Задания —
1. Согласуются ли с текстом о Пушкине и Мицкевиче утверждения (а), (б) и (в)? Для каждого ответьте «да» или «нет» и точно процитируйте слова текста, которые это решают. (а) Третья часть «Дзядов» была издана в Париже в 1832 году. (б) Пушкин получил издание «Дзядов» от Соболевского. (в) В приложении «Ustęp» русская государственность проклинается в строках десяти стихотворений.
2. Перечислите всех людей, названных по имени в тексте о Пушкине и Мицкевиче.
3. Скопируйте из текста о Пушкине и Мицкевиче отрывок от слов «Всё это безусловно» до слов «Пушкин отвечает поэмой).» включительно, ничего не меняя.

Н. В. Измайлов: «Получив издание „Дзядов“ от Соболевского и бегло ознакомившись с ним, Пушкин тотчас должен был понять и почувствовать соотношение „Петербургского“ цикла Мицкевича со своим собственным замыслом, ощутить противоположность их концепций, требующую ответа» [518].
Он же: «Изданная Мицкевичем в 1832 году в Париже третья часть поэмы „Дзяды“ с её приложением „Ustęp“, где в гневных и беспощадных сатирических строках семи стихотворений предавалась проклятию русская государственность, царская самодержавная власть и её воплощение — основанный Петром Петербург,— вызвала своеобразный ответ Пушкина в виде Вступления к „Медному всаднику“» [519].
Всё это безусловно верно и важно; но — ответ Пушкина всё же представлен преимущественно как результат, как ясное, простое решение (Мицкевич пишет «Дзяды», Пушкин отвечает поэмой).

Исходные материалы —
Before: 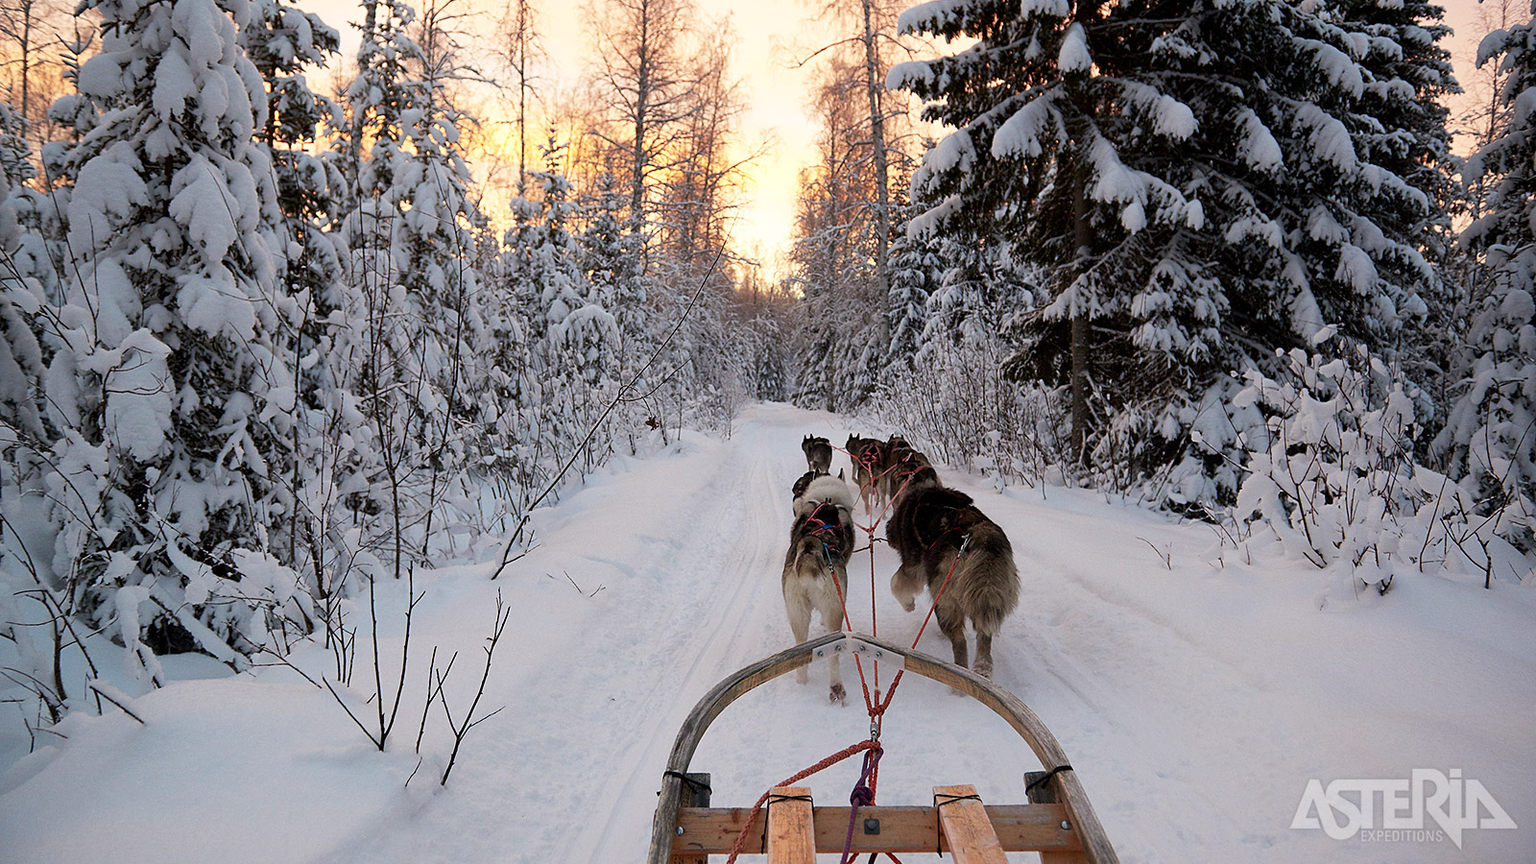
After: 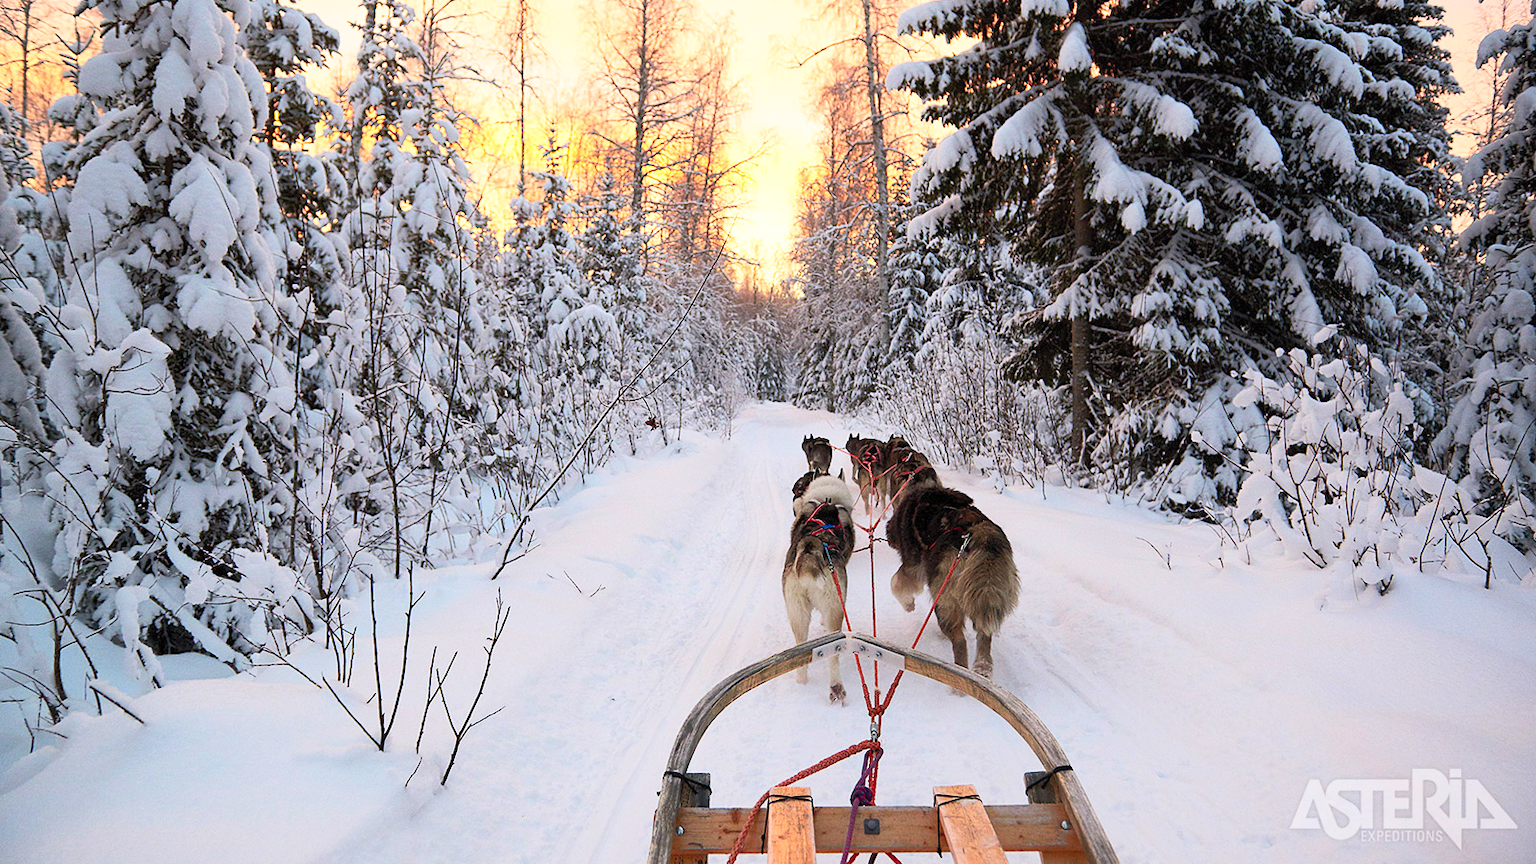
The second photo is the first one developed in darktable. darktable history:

Ответы к заданиям —
1.
(а) Да: «Изданная Мицкевичем в 1832 году в Париже третья часть поэмы „Дзяды“».
(б) Да: «Получив издание „Дзядов“ от Соболевского».
(в) Нет: «в гневных и беспощадных сатирических строках семи стихотворений».

2. Н. В. Измайлов, Соболевский, Пушкин, Мицкевич, Пётр

3.
Всё это безусловно верно и важно; но — ответ Пушкина всё же представлен преимущественно как результат, как ясное, простое решение (Мицкевич пишет «Дзяды», Пушкин отвечает поэмой).